Two reliable paths (decide):
- Reboot-dependent: test — reboot a machine, then confirm a new-driver map is silent.
- Pre-stage drivers (recommended): deploy each printer's driver machine-wide (computer GPO startup script installing from CS-SERVER as SYSTEM). GPP connection then attaches to an already-present driver -> always silent, no reboot/P&P-install dependency.
State: GPO scoped to DESKTOP-H6QHRR7 only (harmless; not fleet-live). NOT rolled out.
Machine rename TODO
- RECEPTIONIST-PC (Memory Care box, S/N MJ0KQH4R, 10.0.20.68, agent 57f19e17) ->
MEMCARE-STATIONrename was STAGED 2026-06-30 but NOT YET APPLIED (live 2026-07-01 still reports RECEPTIONIST-PC) — needs the reboot. The OTHER RECEPTIONIST-PC (frontdesk, S/N MJ0KQHNP, 10.0.20.102) is the real front desk.
Notes
- Server-share printing works even while a printer is still on the old-LAN IP (CS-SERVER is on the old LAN and reaches it). Re-IP'ing printers to 10.0.20.x is about VLAN isolation, not print function.

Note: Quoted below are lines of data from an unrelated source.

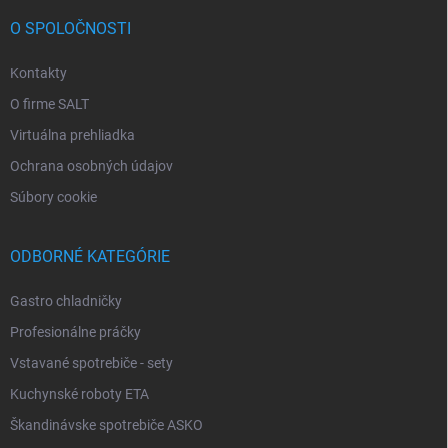
O SPOLOČNOSTI
Kontakty
O firme SALT
Virtuálna prehliadka
Ochrana osobných údajov
Súbory cookie
ODBORNÉ KATEGÓRIE
Gastro chladničky
Profesionálne práčky
Vstavané spotrebiče - sety
Kuchynské roboty ETA
Škandinávske spotrebiče ASKO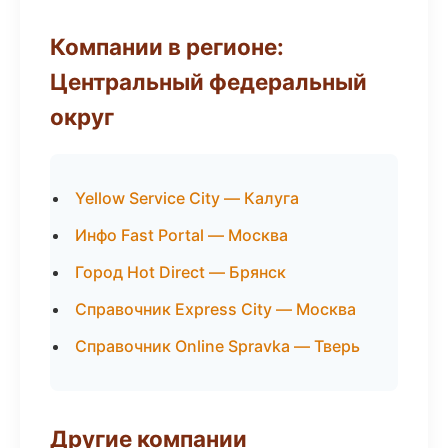
Компании в регионе:
Центральный федеральный
округ
Yellow Service City — Калуга
Инфо Fast Portal — Москва
Город Hot Direct — Брянск
Справочник Express City — Москва
Справочник Online Spravka — Тверь
Другие компании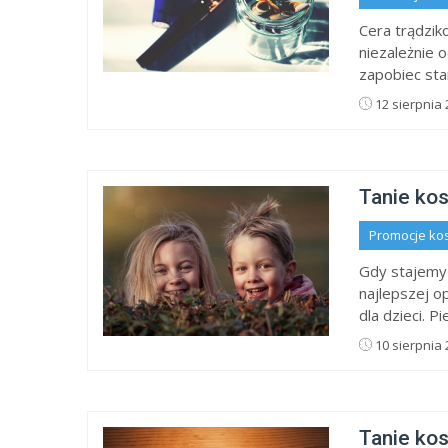
Cera trądzik
niezależnie 
zapobiec sta
12 sierpnia 
Tanie kos
Promocje ko
Gdy stajemy
najlepszej o
dla dzieci. P
10 sierpnia 
Tanie ko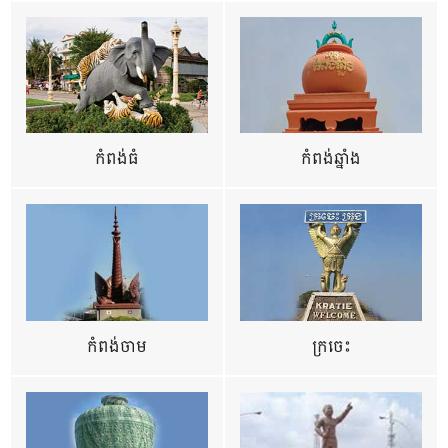
កំពង់ធំ
កំពង់ឆ្នាំង
កំពង់ចាម
ក្រចេះ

- Workgroup machines get direct-IP local printers until domain-joined, then switch to
GPO-deployed
\\CS-SERVER\<share>. - Some Brother shares use the generic "Brother Generic Jpeg Type2 Class Driver", not a model-specific driver (BusinessOffice, MCMedTech, NursesPrinter, CulinaryChef, AdminOffice, SalesMarketing).
- Detailed how-to + pfSense routing fix:
.claude/memory/project_cascades_vlan20_migration_routing.mdand session logclients/cascades-tucson/session-logs/2026-06/2026-06-30-howard-vlan20-printer-migration.md.